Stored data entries
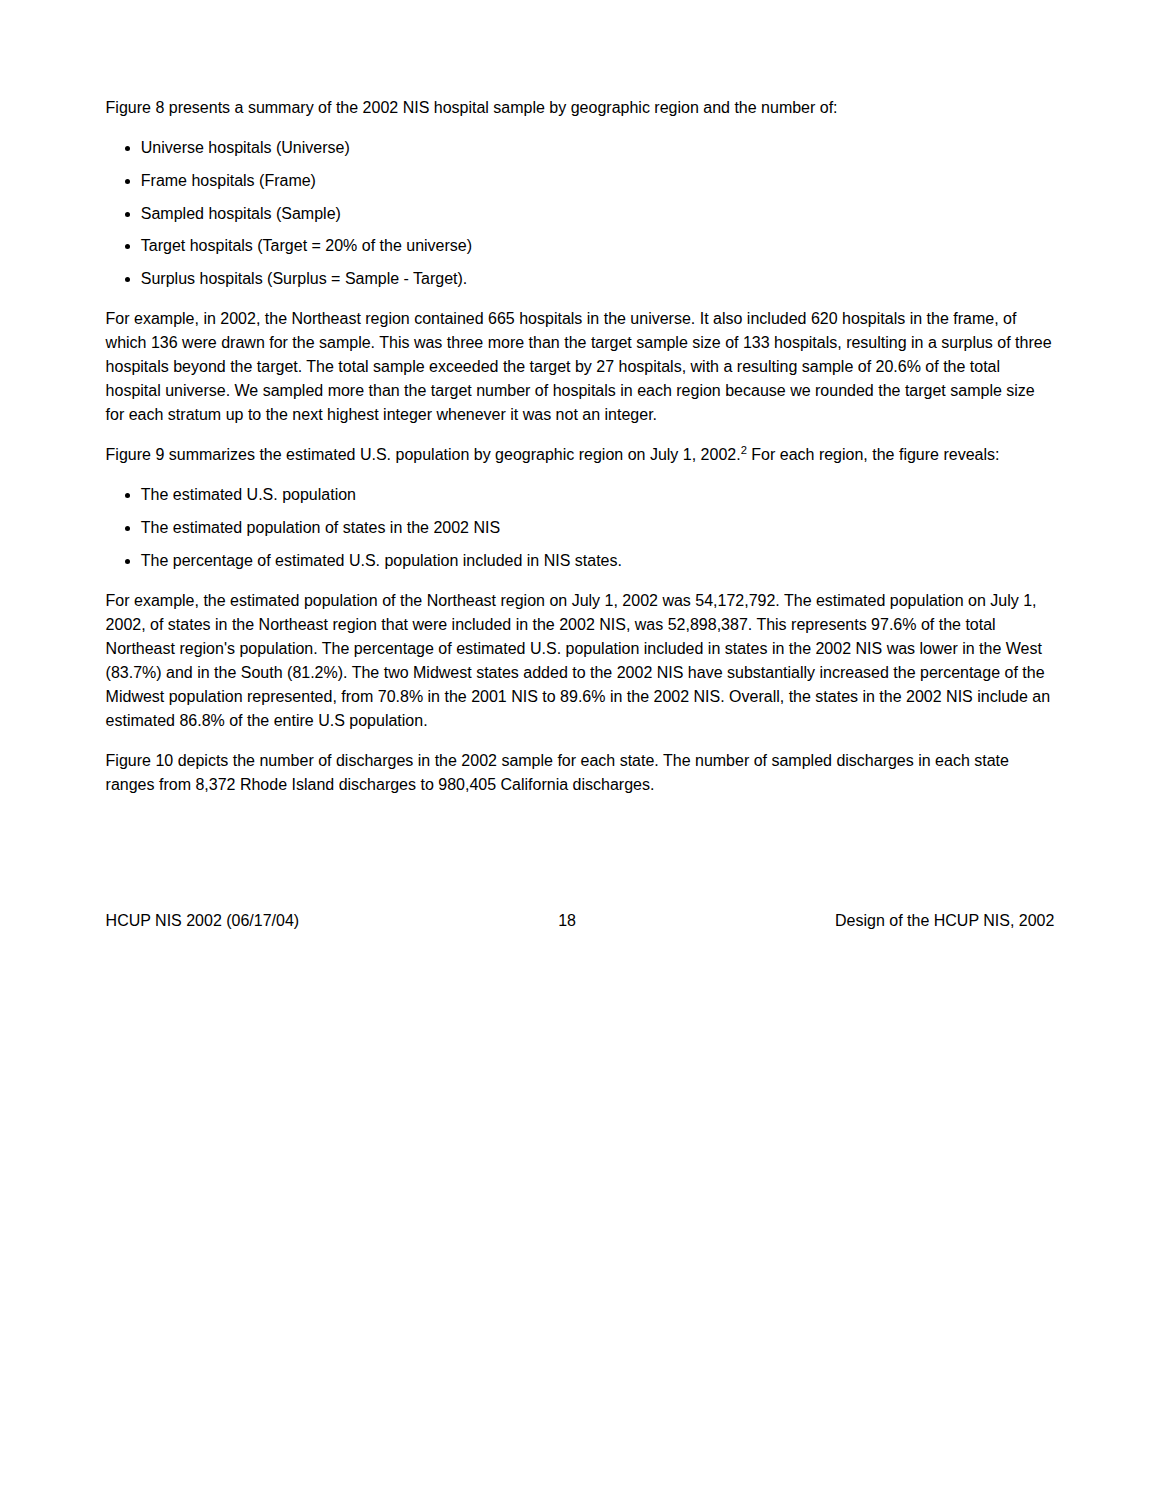Figure 8 presents a summary of the 2002 NIS hospital sample by geographic region and the number of:
Universe hospitals (Universe)
Frame hospitals (Frame)
Sampled hospitals (Sample)
Target hospitals (Target = 20% of the universe)
Surplus hospitals (Surplus = Sample - Target).
For example, in 2002, the Northeast region contained 665 hospitals in the universe. It also included 620 hospitals in the frame, of which 136 were drawn for the sample. This was three more than the target sample size of 133 hospitals, resulting in a surplus of three hospitals beyond the target. The total sample exceeded the target by 27 hospitals, with a resulting sample of 20.6% of the total hospital universe. We sampled more than the target number of hospitals in each region because we rounded the target sample size for each stratum up to the next highest integer whenever it was not an integer.
Figure 9 summarizes the estimated U.S. population by geographic region on July 1, 2002.2 For each region, the figure reveals:
The estimated U.S. population
The estimated population of states in the 2002 NIS
The percentage of estimated U.S. population included in NIS states.
For example, the estimated population of the Northeast region on July 1, 2002 was 54,172,792. The estimated population on July 1, 2002, of states in the Northeast region that were included in the 2002 NIS, was 52,898,387. This represents 97.6% of the total Northeast region's population. The percentage of estimated U.S. population included in states in the 2002 NIS was lower in the West (83.7%) and in the South (81.2%). The two Midwest states added to the 2002 NIS have substantially increased the percentage of the Midwest population represented, from 70.8% in the 2001 NIS to 89.6% in the 2002 NIS. Overall, the states in the 2002 NIS include an estimated 86.8% of the entire U.S population.
Figure 10 depicts the number of discharges in the 2002 sample for each state. The number of sampled discharges in each state ranges from 8,372 Rhode Island discharges to 980,405 California discharges.
HCUP NIS 2002 (06/17/04)
18
Design of the HCUP NIS, 2002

- **Problem to work on**
From the first line to the last, retype the data above exactly, but not its images.

- **Response below**
Figure 8 presents a summary of the 2002 NIS hospital sample by geographic region and the number of:
Universe hospitals (Universe)
Frame hospitals (Frame)
Sampled hospitals (Sample)
Target hospitals (Target = 20% of the universe)
Surplus hospitals (Surplus = Sample - Target).
For example, in 2002, the Northeast region contained 665 hospitals in the universe. It also included 620 hospitals in the frame, of which 136 were drawn for the sample. This was three more than the target sample size of 133 hospitals, resulting in a surplus of three hospitals beyond the target. The total sample exceeded the target by 27 hospitals, with a resulting sample of 20.6% of the total hospital universe. We sampled more than the target number of hospitals in each region because we rounded the target sample size for each stratum up to the next highest integer whenever it was not an integer.
Figure 9 summarizes the estimated U.S. population by geographic region on July 1, 2002.2 For each region, the figure reveals:
The estimated U.S. population
The estimated population of states in the 2002 NIS
The percentage of estimated U.S. population included in NIS states.
For example, the estimated population of the Northeast region on July 1, 2002 was 54,172,792. The estimated population on July 1, 2002, of states in the Northeast region that were included in the 2002 NIS, was 52,898,387. This represents 97.6% of the total Northeast region's population. The percentage of estimated U.S. population included in states in the 2002 NIS was lower in the West (83.7%) and in the South (81.2%). The two Midwest states added to the 2002 NIS have substantially increased the percentage of the Midwest population represented, from 70.8% in the 2001 NIS to 89.6% in the 2002 NIS. Overall, the states in the 2002 NIS include an estimated 86.8% of the entire U.S population.
Figure 10 depicts the number of discharges in the 2002 sample for each state. The number of sampled discharges in each state ranges from 8,372 Rhode Island discharges to 980,405 California discharges.
HCUP NIS 2002 (06/17/04)
18
Design of the HCUP NIS, 2002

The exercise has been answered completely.